The last decade-plus encompasses a rapid and global acceleration within the field of Artificial Intelligence (AI). More specifically, the exponential rise of computational power combined with the wave of big data has yielded some of the most advanced deep learning models to date. What does this mean for our future as a society? It means we are on the path to Artificial General Intelligence (AGI), or the level of AI that is equal to that of human beings (1).
The exact timing of when we will reach AGI is up for debate among experts. Some believe we will reach AGI in as little as a decade, while others think it might not happen until 2100 (2). Regardless of the exact timing - it is clear that through the complex, multi-layer neural networks employed by Deep Learning methods and the growth of data production (in fact - 90% of the world’s data was generated just in the last two-plus years, (3) the path to AGI and possibly artificial superintelligence (ASI) is being laid out right in front of us. In turn, this proliferation of AI technologies along the path to AGI has also resulted in a pseudo arms-race, not only among large tech companies invested and acquiring AI startups but also on a geopolitical level (see President Trump’s “American AI Initiative” or China’s “New Generation Artificial Intelligence Development Plan”).
Why is this so important? It means we - as a global society - need to move from theorizing to actions when it comes to shaping the future of AI for humans. The dialogue around how to use AI for good is already happening. Simply set up a search for either ethical AI, or responsible AI, or transparent AI, and you will see the work that is being done by foundations, NGOs, and even large tech organizations.
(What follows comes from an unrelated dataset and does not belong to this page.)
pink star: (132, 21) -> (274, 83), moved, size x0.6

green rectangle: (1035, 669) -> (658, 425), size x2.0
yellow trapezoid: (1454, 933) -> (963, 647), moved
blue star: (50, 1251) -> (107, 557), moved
Since we are on the path to AGI, then these conversations centered around a better AI future need to happen now and be backed by policy and execution. The actions listed below suggest how we are beginning to shape a better AI future and how we should continue to do so. Each item is unique, but not necessarily mutually exclusive of the others.
1. Establish an AI literacy that encourages diversity in thought, dialogue, strategy, and goals.
As mentioned by Jim Stolze at the AI for Good Global Summit in Geneva (hosted by ITU in partnership with the XPRIZE Foundation and ACM) you can’t have a robust conversation about how to shape a better future for AI without AI literacy. In short, if everyone becomes well-versed and educated around the fields of AI and data, then this will lead to a more diverse and inclusive dialogue. Diverse opinions that come from a deeper pool of citizens well-informed on AI will naturally lead to a more holistic strategy about how AI is to be used in collaboration with humans going forward. Finally, AI literacy and diversity in participation will ensure that the goals of AI align with ours as humans.
2. Bridge the “gap” between technologists and problem-owners to develop inclusive approaches.
The advancement of machine learning models, specifically deep learning, relies on the ingestion of data - structured or unstructured. The sharing of this data from problem-owners to technologists is the key to developing not only innovative but inclusive AI solutions. A better AI future built on diverse data sets requires these two parties work collaboratively. Projects like the AI Commons-- a sandbox created by AI technologists to get the data they need to test solutions -- are the first step towards bridging this gap and joining these two parties.
From a government/NGO-perspective this means continuing to provide open and structured data sets for AI practitioners to use; while still protecting the sensitive information that keeps our citizens safe -- a delicate balance. Providing these data sets is the first step but making others aware through promotion campaigns is a second critical step.
3. Harmonize the AI for Human Benefits Dialogue
To build a better AI future, as a society, we need to understand how AI can be used to supplement and benefit humanity. Because of the data revolution - we now have the data to build AI technology aimed at solving challenges that were previously unsolvable. This is one place where organizations participating in the AI community can add extraordinary value.
XPRIZE is a formidable example, it brings people together to participate, captures data, demonstrates its use, and stimulates technological advancement for the greater good. Through the incentivized competition model, XPRIZE challenges competing teams to demonstrate how AI can be used to solve a whole range of challenges - from solving biometric identity among children to improving global literacy through child-driven learning to improving emergency management responses and disaster resilience. This helps to provide concrete and practical proof points around how AI can be leveraged for a better future, while also helping to harmonize the dialogue around ethical, safe, and responsible AI.
While these actions and steps are grand and not without their unique challenges - they do help to begin to lay out a path for a brighter and better AI future amongst the race to AGI. Arriving at this future-state requires active buy-in and engagement from every single one of us - private citizens, NGOs, government organizations, and private companies. Each of these groups has a role to play in building a better AI future. The rate of progress is exponential, and so we must be vigilant and root our actions in purpose every step of the way, and we must act together, leverage our disagreements constructively, share our ideas, find consensus on goals, and continue to prepare for AGI.